**Problems to solve**
• a. According to the blog text, about how many views did the blog get in 2012?
• b. Repeat the stretch of the blog text from "Dear Christina –" through "my credit card.".
• c. Pick up the blog text after its last sentence and write the next part.

**Source document**
┌──

Melbourne Ramblings – year in review

The WordPress.com stats helper monkeys prepared a 2012 annual report for this blog.

Here’s an excerpt:

600 people reached the top of Mt. Everest in 2012. This blog got about 3,300 views in 2012. If every person who reached the top of Mt. Everest viewed this blog, it would have taken 6 years to get that many views.

Click here to see the complete report.

thinkgeek.com – the ultimate customer service organisation

On Monday evening, I cannot resist the urge to purchase a few things online from thinkgeek.com. Slogan teeshirts, Star Trek lapel pins, you get the idea. Tragic, I know.

After three days of correspondence, this is the email I’ve just sent to their customer services people. Be warned: it’s like trying to buy illegal firearms or something.

Just so you know, the other option I received was to fax my bill to them. I was also instructed that any email attachment must be less than 500kb or it would be rejected by their email system.

Not sure these dudes qualify as bona fide geeks.

Dear Christina –

1. On 15 November you ask for “A copy of a statement from a service provider or financial institution, that shows the billing address submitted during checkout.”

I send you a statement from our internet service provider with my home address on it.

2. On 17 November you say this is not acceptable. You ask for “a phone bill or other utility bill showing the same billing address as your credit card.”

I send you a statement from my mobile phone provider showing the same billing address as my credit card.

└──

**Record excerpts**
┌──

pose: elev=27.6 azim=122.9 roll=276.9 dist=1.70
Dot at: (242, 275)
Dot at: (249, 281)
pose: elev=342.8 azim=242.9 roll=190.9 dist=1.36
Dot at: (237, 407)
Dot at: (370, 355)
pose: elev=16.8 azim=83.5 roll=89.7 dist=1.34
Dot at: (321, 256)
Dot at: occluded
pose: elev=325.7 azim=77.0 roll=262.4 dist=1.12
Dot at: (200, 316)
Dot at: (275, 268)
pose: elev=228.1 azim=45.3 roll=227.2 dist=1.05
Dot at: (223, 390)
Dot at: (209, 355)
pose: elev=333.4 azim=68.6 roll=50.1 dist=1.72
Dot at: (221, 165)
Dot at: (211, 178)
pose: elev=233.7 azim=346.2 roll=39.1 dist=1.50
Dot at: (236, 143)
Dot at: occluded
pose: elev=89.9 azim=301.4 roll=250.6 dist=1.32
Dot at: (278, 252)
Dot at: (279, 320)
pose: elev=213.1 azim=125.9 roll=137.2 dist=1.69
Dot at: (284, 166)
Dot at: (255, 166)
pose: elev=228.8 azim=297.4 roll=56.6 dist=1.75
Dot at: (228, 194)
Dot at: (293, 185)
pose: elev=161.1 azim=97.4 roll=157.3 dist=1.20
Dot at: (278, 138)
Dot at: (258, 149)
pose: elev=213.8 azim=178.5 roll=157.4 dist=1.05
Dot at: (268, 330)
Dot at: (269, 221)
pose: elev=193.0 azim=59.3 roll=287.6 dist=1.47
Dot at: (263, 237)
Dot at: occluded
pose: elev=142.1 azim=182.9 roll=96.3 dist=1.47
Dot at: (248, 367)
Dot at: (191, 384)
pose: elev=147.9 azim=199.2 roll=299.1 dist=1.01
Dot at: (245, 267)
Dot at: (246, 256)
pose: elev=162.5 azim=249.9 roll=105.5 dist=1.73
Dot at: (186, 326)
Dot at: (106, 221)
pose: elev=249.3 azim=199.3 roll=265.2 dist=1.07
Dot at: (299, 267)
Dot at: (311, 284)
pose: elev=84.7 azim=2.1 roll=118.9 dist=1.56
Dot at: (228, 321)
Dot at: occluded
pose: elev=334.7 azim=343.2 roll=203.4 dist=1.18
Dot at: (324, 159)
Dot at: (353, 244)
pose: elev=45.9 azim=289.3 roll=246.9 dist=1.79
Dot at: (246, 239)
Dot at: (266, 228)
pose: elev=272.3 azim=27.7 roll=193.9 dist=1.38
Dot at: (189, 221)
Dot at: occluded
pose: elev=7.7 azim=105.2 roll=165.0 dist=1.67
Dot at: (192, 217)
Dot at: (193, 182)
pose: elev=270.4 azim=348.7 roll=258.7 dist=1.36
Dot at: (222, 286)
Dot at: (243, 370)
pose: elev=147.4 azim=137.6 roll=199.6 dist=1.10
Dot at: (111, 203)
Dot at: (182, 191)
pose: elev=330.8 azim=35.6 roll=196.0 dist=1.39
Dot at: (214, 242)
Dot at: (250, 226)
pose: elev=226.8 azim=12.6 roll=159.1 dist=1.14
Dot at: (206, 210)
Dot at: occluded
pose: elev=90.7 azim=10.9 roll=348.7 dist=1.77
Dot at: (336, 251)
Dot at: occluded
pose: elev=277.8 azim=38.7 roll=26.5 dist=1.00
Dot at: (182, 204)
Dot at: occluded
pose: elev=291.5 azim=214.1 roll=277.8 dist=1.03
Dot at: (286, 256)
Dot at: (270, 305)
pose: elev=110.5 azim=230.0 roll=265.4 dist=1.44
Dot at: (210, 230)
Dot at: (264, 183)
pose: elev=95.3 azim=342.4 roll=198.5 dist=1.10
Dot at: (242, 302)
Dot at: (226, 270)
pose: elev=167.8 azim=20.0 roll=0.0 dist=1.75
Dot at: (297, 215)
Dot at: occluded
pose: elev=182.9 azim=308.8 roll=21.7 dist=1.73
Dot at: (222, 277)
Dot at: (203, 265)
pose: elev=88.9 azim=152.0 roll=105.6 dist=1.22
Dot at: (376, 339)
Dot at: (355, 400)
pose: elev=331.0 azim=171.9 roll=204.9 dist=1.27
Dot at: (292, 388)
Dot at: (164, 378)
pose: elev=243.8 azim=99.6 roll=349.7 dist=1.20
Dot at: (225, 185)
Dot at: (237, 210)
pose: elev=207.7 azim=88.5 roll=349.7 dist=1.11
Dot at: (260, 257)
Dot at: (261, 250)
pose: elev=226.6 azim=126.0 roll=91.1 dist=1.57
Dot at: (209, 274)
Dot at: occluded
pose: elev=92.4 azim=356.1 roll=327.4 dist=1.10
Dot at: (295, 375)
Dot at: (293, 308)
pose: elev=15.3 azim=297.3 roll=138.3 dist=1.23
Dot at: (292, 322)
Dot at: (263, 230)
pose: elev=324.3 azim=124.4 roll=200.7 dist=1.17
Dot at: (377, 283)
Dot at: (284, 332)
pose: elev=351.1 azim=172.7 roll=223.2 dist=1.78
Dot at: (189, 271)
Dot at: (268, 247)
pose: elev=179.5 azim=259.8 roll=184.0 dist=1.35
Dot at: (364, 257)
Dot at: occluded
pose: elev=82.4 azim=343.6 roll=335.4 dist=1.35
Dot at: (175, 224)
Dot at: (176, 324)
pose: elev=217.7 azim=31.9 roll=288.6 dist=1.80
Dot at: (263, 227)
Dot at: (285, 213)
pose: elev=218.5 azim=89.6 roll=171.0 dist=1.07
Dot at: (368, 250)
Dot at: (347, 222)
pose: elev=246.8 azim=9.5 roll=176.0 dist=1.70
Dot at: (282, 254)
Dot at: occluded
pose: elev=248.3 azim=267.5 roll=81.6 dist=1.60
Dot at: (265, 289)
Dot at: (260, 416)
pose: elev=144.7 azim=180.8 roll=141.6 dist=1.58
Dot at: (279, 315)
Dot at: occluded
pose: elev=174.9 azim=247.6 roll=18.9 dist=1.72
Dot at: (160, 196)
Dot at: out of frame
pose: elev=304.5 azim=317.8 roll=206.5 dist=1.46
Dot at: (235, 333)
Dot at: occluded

└──

**Responses per task**
• a. About 3,300 views.

• b.
Dear Christina –

1. On 15 November you ask for “A copy of a statement from a service provider or financial institution, that shows the billing address submitted during checkout.”

I send you a statement from our internet service provider with my home address on it.

2. On 17 November you say this is not acceptable. You ask for “a phone bill or other utility bill showing the same billing address as your credit card.”

I send you a statement from my mobile phone provider showing the same billing address as my credit card.

• c.
3.  On 18 November you now say this is not acceptable. You now tell me “You need to physically scan in a hardcopy of your bill or take a photo of it.”

Like many people, I do all of my banking and utility bill-paying online. I only receive bills of this nature by email. In order to purchase some sci-fi trinkets from you, are you seriously asking me to:

  • Go online to my electricity/gas/phone provider’s website;
  • Save a recent bill to my hard drive;
  • Print it out (perhaps I should do it in colour to make it look more “genuine”?);
  • Scan or photograph it back into electronic format just so it looks even more genuine;
  • Attach it to an email and send it to you so that you can verify my identity?

Is this what I really need to do to obtain approval for my transaction? This is a genuine question to which I expect a reply.

On a related note, why didn’t your original email back three days ago specify the explicit instructions you only found the need to share with me after two attempts on my part?

Please be kind enough to send me a non-automated response to this email. I have now spent more time trying to respond correctly to your increasingly demanding verification emails than I did shopping on your website. The stuff you sell is really not that important to me.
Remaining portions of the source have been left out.